Sally Ride 1951-2012

Sally Ride, the first American woman in space, has died at her home in La Jolla, California after a 17-month battle with pancreatic cancer.  Besides her two space shuttle flights, both aboard the Challenger, she served on the commission that investigated the explosion of that same shuttle in 1986.  She later served on the board investigating the loss of the Columbia in 2003, the only person to serve on both the Challenger and Columbia commissions.

Sally Ride received bachelor's degrees in both English and physics, and then went on to earn a masters and a PhD in physics, all from Stanford University.  Besides her work for NASA, she also served as a physics professor at the University of California, San Diego and as the director of the school's California Space Institute.  She also started her own company Sally Ride Science, which created educational programs and products intended to help girls and young women pursue interests in science and math.  Dr.
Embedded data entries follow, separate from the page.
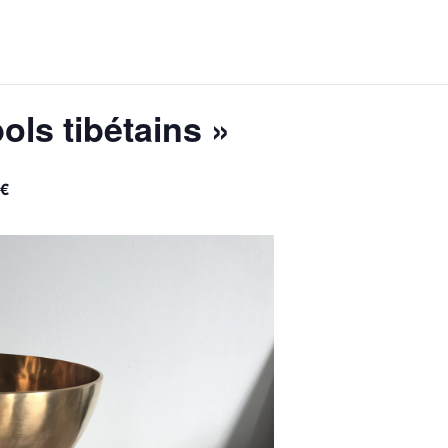
bols tibétains »
0€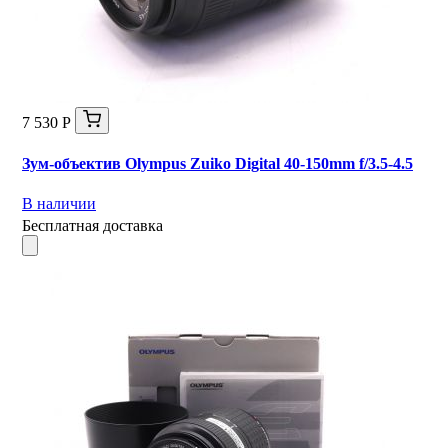
7 530 Р
Зум-объектив Olympus Zuiko Digital 40-150mm f/3.5-4.5
В наличии
Бесплатная доставка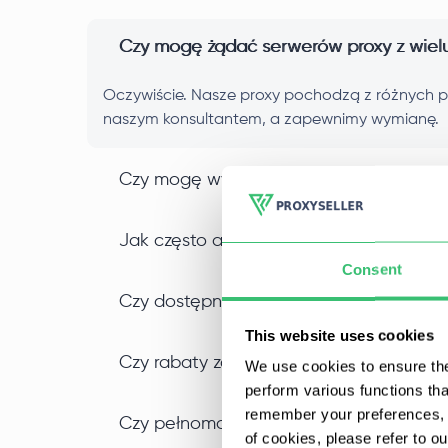
Czy mogę żądać serwerów proxy z wielu 
Oczywiście. Nasze proxy pochodzą z różnych po
naszym konsultantem, a zapewnimy wymianę.
Czy mogę wybrać pełnomocników na pod
Jak często aktualizujesz swoje serwery
Consent
Czy dostępne są zastępstwa proxy, jeśli
This website uses cookies
Czy rabaty za dłuższe okresy użytkowania
We use cookies to ensure the
perform various functions th
remember your preferences, a
Czy pełnomocnicy są współdzieleni czy 
of cookies, please refer to o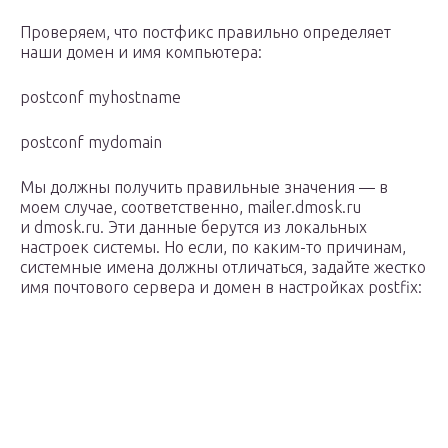
Проверяем, что постфикс правильно определяет
наши домен и имя компьютера:
postconf myhostname
postconf mydomain
Мы должны получить правильные значения — в
моем случае, соответственно, mailer.dmosk.ru
и dmosk.ru. Эти данные берутся из локальных
настроек системы. Но если, по каким-то причинам,
системные имена должны отличаться, задайте жестко
имя почтового сервера и домен в настройках postfix: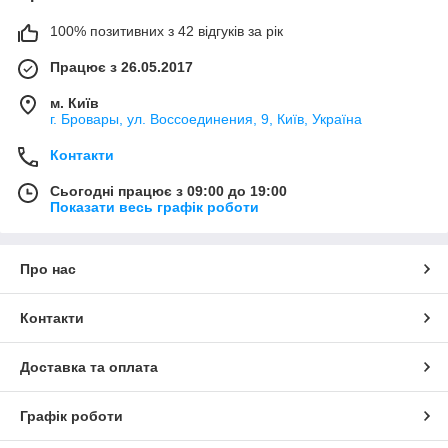
100% позитивних з 42 відгуків за рік
Працює з 26.05.2017
м. Київ
г. Бровары, ул. Воссоединения, 9, Київ, Україна
Контакти
Сьогодні працює з 09:00 до 19:00
Показати весь графік роботи
Про нас
Контакти
Доставка та оплата
Графік роботи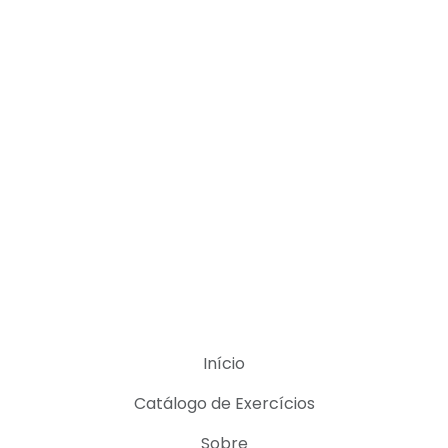
Início
Catálogo de Exercícios
Sobre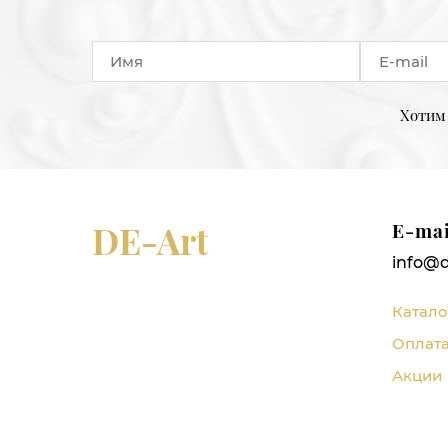
Хотим 
DE-Art
E-mai
info@d
Катало
Оплата
Акции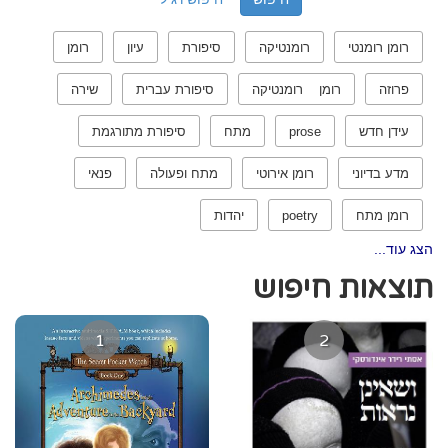
רומן רומנטי
רומנטיקה
סיפורת
עיון
רומן
פרוזה
רומן רומנטיקה
סיפורת עברית
שירה
עידן חדש
prose
מתח
סיפורת מתורגמת
מדע בדיוני
רומן אירוטי
מתח ופעולה
פנאי
רומן מתח
poetry
יהדות
הצג עוד...
תוצאות חיפוש
1
2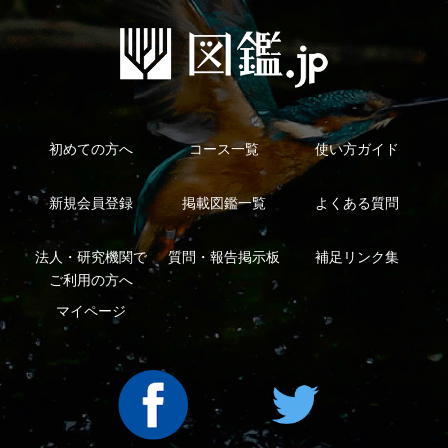
利用規約
有料会員利用規約
お問い合わせ
プライバ
｜
｜
｜
シーについて
特定商取引法に基づく表示
運営会社
インプレスグル
｜
｜
ープ
Copyright ©2016 Yama-kei Publishers co.,Ltd.
An impress Group Company. All rights reserved.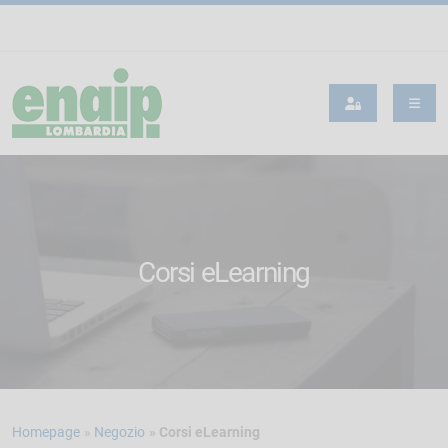
Corsi eLearning
Homepage
Negozio
Corsi eLearning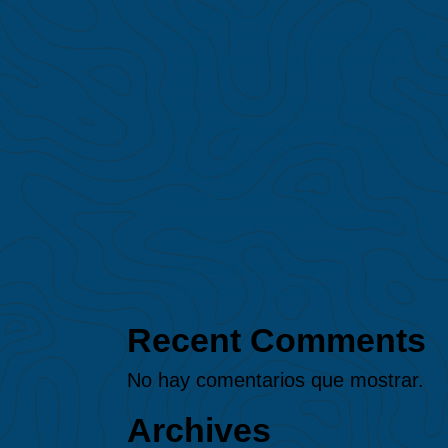
colombiana)
MAAP #244: Deforestación e
Incendios en la Amazonía
2025
​MAAP #243: Minería en la
Amazonía Ecuatoriana Sector
Sur – Provincia de Zamora
Chinchipe​
MAAP #241: Rápida
expansión de la minería ilegal
de oro en la Reserva
Nacional Tambopata
(Amazonía peruana sur)
Recent Comments
No hay comentarios que mostrar.
Archives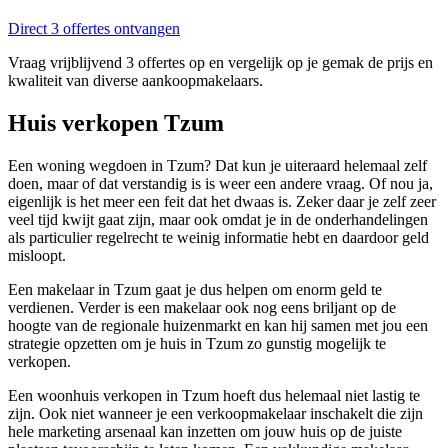
Direct 3 offertes ontvangen
Vraag vrijblijvend 3 offertes op en vergelijk op je gemak de prijs en
kwaliteit van diverse aankoopmakelaars.
Huis verkopen Tzum
Een woning wegdoen in Tzum? Dat kun je uiteraard helemaal zelf
doen, maar of dat verstandig is is weer een andere vraag. Of nou ja,
eigenlijk is het meer een feit dat het dwaas is. Zeker daar je zelf zeer
veel tijd kwijt gaat zijn, maar ook omdat je in de onderhandelingen
als particulier regelrecht te weinig informatie hebt en daardoor geld
misloopt.
Een makelaar in Tzum gaat je dus helpen om enorm geld te
verdienen. Verder is een makelaar ook nog eens briljant op de
hoogte van de regionale huizenmarkt en kan hij samen met jou een
strategie opzetten om je huis in Tzum zo gunstig mogelijk te
verkopen.
Een woonhuis verkopen in Tzum hoeft dus helemaal niet lastig te
zijn. Ook niet wanneer je een verkoopmakelaar inschakelt die zijn
hele marketing arsenaal kan inzetten om jouw huis op de juiste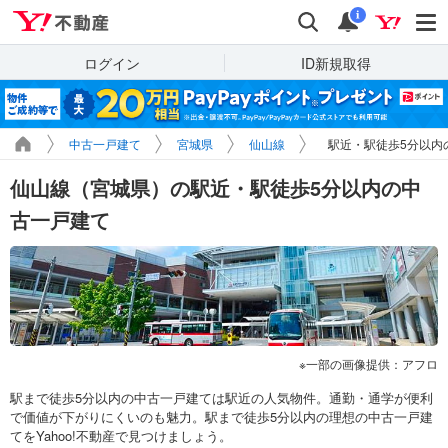
Yahoo!不動産
検索
通知
i
ログイン
ID新規取得
中古一戸建て
宮城県
仙山線
駅近・駅徒歩5分以内
仙山線（宮城県）の駅近・駅徒歩5分以内の中
古一戸建て
一部の画像提供：アフロ
駅まで徒歩5分以内の中古一戸建ては駅近の人気物件。通勤・通学が便利
で価値が下がりにくいのも魅力。駅まで徒歩5分以内の理想の中古一戸建
てをYahoo!不動産で見つけましょう。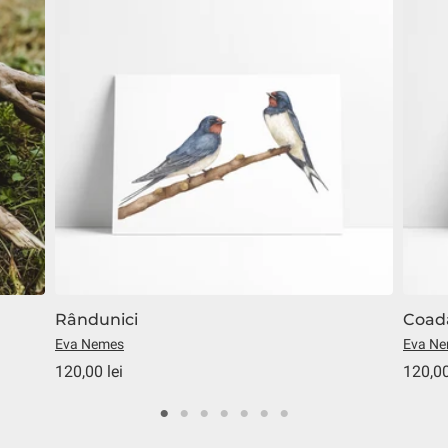
Rândunici
Coada
Eva Nemes
Eva N
120,00 lei
120,00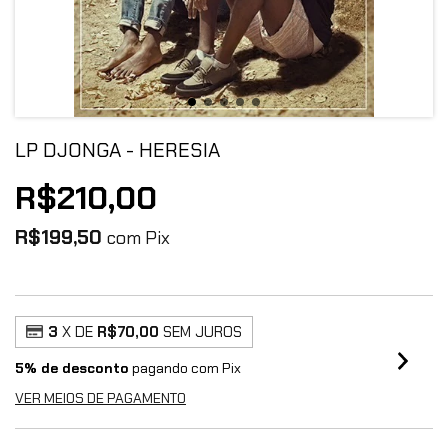
LP DJONGA - HERESIA
R$210,00
R$199,50
com
Pix
3
X DE
R$70,00
SEM JUROS
5% de desconto
pagando com Pix
VER MEIOS DE PAGAMENTO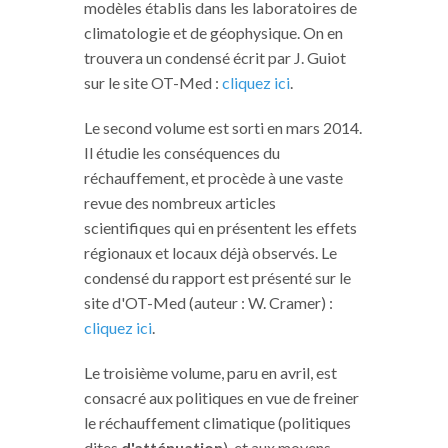
modèles établis dans les laboratoires de
climatologie et de géophysique. On en
trouvera un condensé écrit par J. Guiot
sur le site OT-Med :
cliquez ici
.
Le second volume est sorti en mars 2014.
Il étudie les conséquences du
réchauffement, et procède à une vaste
revue des nombreux articles
scientifiques qui en présentent les effets
régionaux et locaux déjà observés. Le
condensé du rapport est présenté sur le
site d'OT-Med (auteur : W. Cramer) :
cliquez ici
.
Le troisième volume, paru en avril, est
consacré aux politiques en vue de freiner
le réchauffement climatique (politiques
dites
d'atténuation
), et aux moyens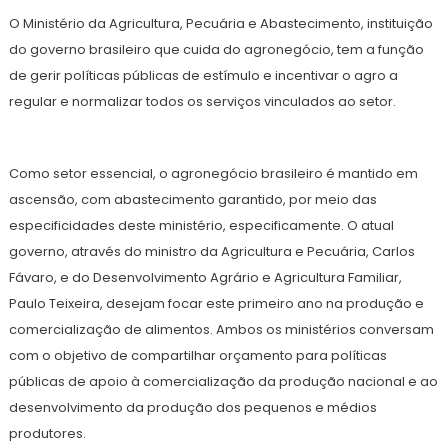
O Ministério da Agricultura, Pecuária e Abastecimento, instituição
do governo brasileiro que cuida do agronegócio, tem a função
de gerir políticas públicas de estímulo e incentivar o agro a
regular e normalizar todos os serviços vinculados ao setor.
Como setor essencial, o agronegócio brasileiro é mantido em
ascensão, com abastecimento garantido, por meio das
especificidades deste ministério, especificamente. O atual
governo, através do ministro da Agricultura e Pecuária, Carlos
Fávaro, e do Desenvolvimento Agrário e Agricultura Familiar,
Paulo Teixeira, desejam focar este primeiro ano na produção e
comercialização de alimentos. Ambos os ministérios conversam
com o objetivo de compartilhar orçamento para políticas
públicas de apoio à comercialização da produção nacional e ao
desenvolvimento da produção dos pequenos e médios
produtores.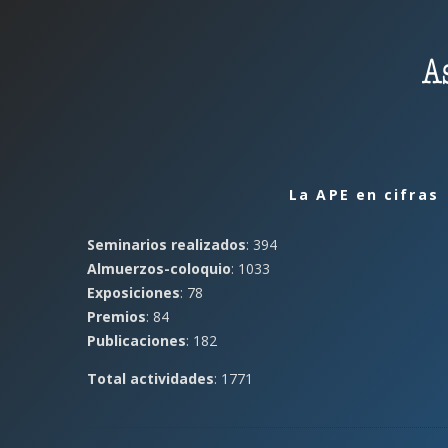
La APE en cifras
Seminarios realizados
: 394
Almuerzos-coloquio
: 1033
Exposiciones
: 78
Premios
: 84
Publicaciones
: 182
Total actividades
: 1771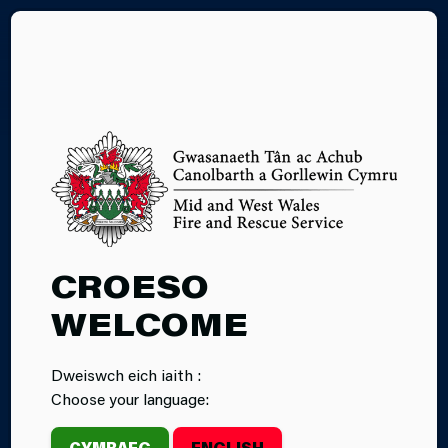
EN
DIOGELWCH
CROESO
TÂN GWYLLT
WELCOME
Dweiswch eich iaith :
Choose your language:
CYMRAEG
ENGLISH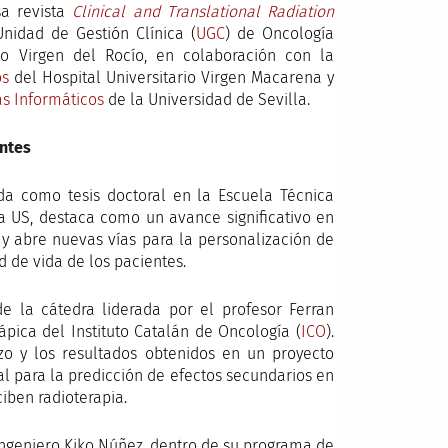
sa revista
Clinical and Translational Radiation
Unidad de Gestión Clínica (
UGC
) de Oncología
rio Virgen del Rocío, en colaboración con la
os
del Hospital Universitario Virgen Macarena y
s Informáticos
de la Universidad de Sevilla.
entes
ada como tesis doctoral en la Escuela Técnica
la US, destaca como un avance significativo en
 y abre nuevas vías para la personalización de
d de vida de los pacientes.
 la cátedra liderada por el profesor Ferran
pica del Instituto Catalán de Oncología (
ICO
).
zo y los resultados obtenidos en un proyecto
ial para la predicción de efectos secundarios en
iben radioterapia.
 ingeniero Kiko Núñez, dentro de su programa de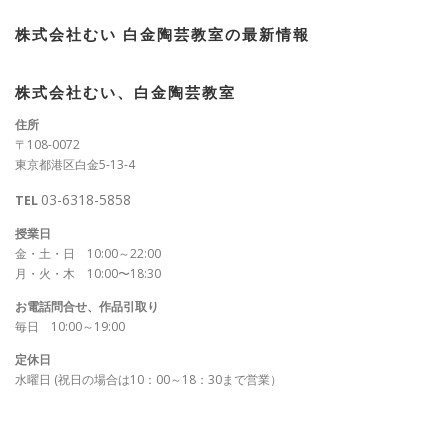
株式会社むい 白金陶芸教室の最新情報
株式会社むい、白金陶芸教室
住所
〒108-0072
東京都港区白金5-13-4
03-6318-5858
TEL
授業日
金・土・日 10:00～22:00
月・火・木 10:00〜18:30
お電話問合せ、作品引取り
毎日 10:00～19:00
定休日
水曜日 (祝日の場合は10：00～18：30まで営業）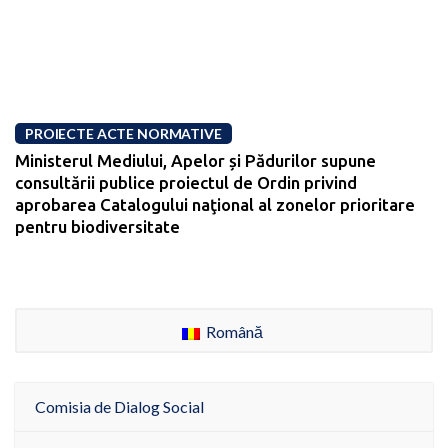
PROIECTE ACTE NORMATIVE
Ministerul Mediului, Apelor și Pădurilor supune
consultării publice proiectul de Ordin privind
aprobarea Catalogului naţional al zonelor prioritare
pentru biodiversitate
Română
Comisia de Dialog Social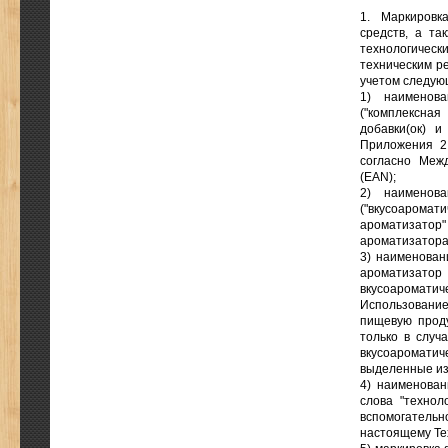
1. Маркировк
средств, а т
технологическ
техническим ре
учетом следую
1) наименов
("комплексна
добавки(ок) и
Приложения 2 
согласно Меж
(EAN);
2) наименова
("вкусоаромат
ароматизатор"
ароматизатора"
3) наименован
ароматизатор
вкусоаромати
Использовани
пищевую проду
только в случ
вкусоаромати
выделенные из
4) наименован
слова "технол
вспомогательн
настоящему Те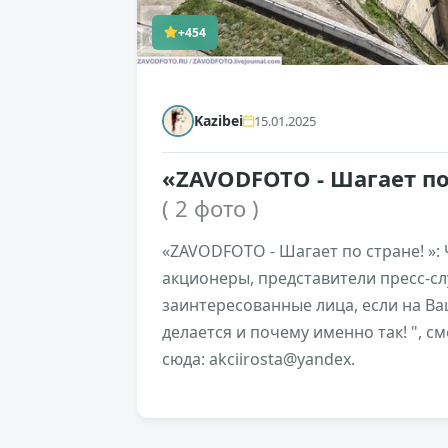
+454
Kazibei
15.01.2025
«ZAVODFOTO - Шагает по
( 2 фото )
«ZAVODFOTO - Шагает по стране! »:
акционеры, представители пресс-сл
заинтересованные лица, если на Ваш
делается и почему именно так! ", с
сюда: akciirosta@yandex.
+223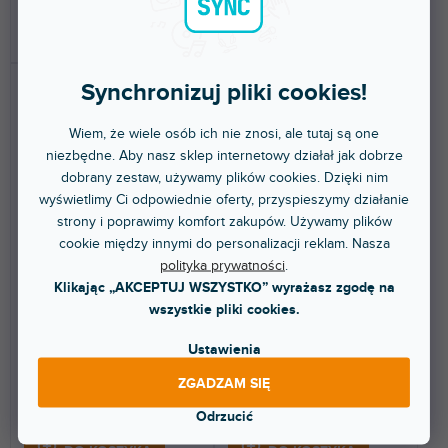
DO KOSZYKA
DO KOSZYKA
Synchronizuj pliki cookies!
Wiem, że wiele osób ich nie znosi, ale tutaj są one
niezbędne. Aby nasz sklep internetowy działał jak dobrze
dobrany zestaw, używamy plików cookies. Dzięki nim
wyświetlimy Ci odpowiednie oferty, przyspieszymy działanie
strony i poprawimy komfort zakupów. Używamy plików
Skin Elite COLORS DVS
Skin Elite FUTURISTIC
cookie między innymi do personalizacji reklam. Nasza
Blue
polityka prywatności
.
Klikając „AKCEPTUJ WSZYSTKO” wyrażasz zgodę na
Do 5 dni
Do 5 dni
wszystkie pliki cookies.
Naklejka ochronna (skin) dla
Naklejka ochronna (skin) dla
Ustawienia
Reloop Elite. Ochroni Twój
Reloop Elite. Ochroni Twój
mikser i nada mu...
mikser i nada mu...
ZGADZAM SIĘ
227 zł
227 zł
Odrzucić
Ride received many honors for her work, including NCAA's Theodore Roosevelt Award and the NASA Space Flight Medal.

Read more at Biography, MSNBC, Fox News, USA Today, Yahoo News and CNET.  The MSNBC report recalls that on the day of her first space flight, thousands of people wore T-shirts and buttons bearing the slogan "Ride, Sally, Ride", but does not say where that slogan comes from.  That particular phrase is found in the backing vocals of a Wilson Pickett song.  Little did Pickett (or whoever actually wrote the song) know that he was predicting by name the first American woman to go into space.